How to find these stationary points in multivariable calculus? $$f(x,y) = 3xy-x^3-y^2$$
So $$f_x = 3y - 3x^2 = 0$$ and $$f_y=3x-2=0$$
I'm confused on how to get the answers: $(0,0)$ and $(3/2, 9/4)$. Can anyone help?
 A: Yeah, as Alberto said, it should be $f_y=3x-2y=0$ so that $y=3x\over 2$ ; and then substituting in the remaining partial derivative $3y-3x^2={9x\over 2} -3x^2= x({9\over 2}-3x)=0$ So we have $x=0$ or $x={3\over 2}$. Then substitute into $y% and you get the required stationary points. 
A: 
Stationary points of the function $~z = f( x,y)~$ are located where the partial derivatives $~\dfrac{\partial f}{\partial x}~$and$~\dfrac{\partial f}{\partial y}~$
  are zero simultaneously. 
i.e., For a stationary point of $~z = f( x,y)~$, $$\dfrac{\partial f}{\partial x}=0\qquad\text{and also}\qquad\dfrac{\partial f}{\partial y}=0~.$$

Here given that $~f(x,y) = 3xy-x^3-y^2~$.

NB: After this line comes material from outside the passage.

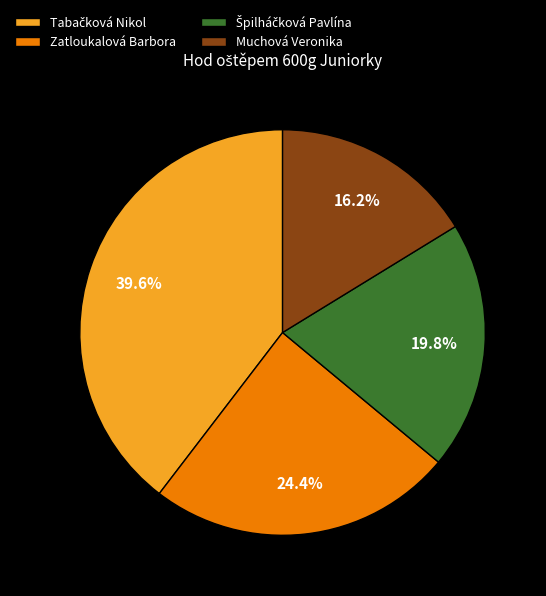

Which has a higher value, Zatloukalová Barbora or Muchová Veronika?

Zatloukalová Barbora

Since $~f(x,y)~$ is polynomial function of$~x~$and$~y~$, so partial derivatives of $~f~$with respect to $~x~$and$~y~$exist.
So according to the above definition $$\dfrac{\partial f}{\partial x}=0\qquad\text{and also}\qquad\dfrac{\partial f}{\partial y}=0$$
$$\implies 3y-3x^2=0\qquad\text{and also}\qquad 3x-2y=0$$
$$\implies \dfrac{9}{2}x-3x^2=0\implies x\left(\dfrac{9}{2}-3x\right)=0\implies x=0,~~\dfrac{3}{2}$$
For $~x=0,~$we have $~y=0~$ and for $~x=\dfrac{3}{2}~$, we have $~y=\dfrac{3}{2}x=\dfrac{9}{4}~$.
So the stationary points of given $~f(x,y)~$ are $~(0,0)~$and$~\left(\dfrac{3}{2},\dfrac{9}{4}\right)~$.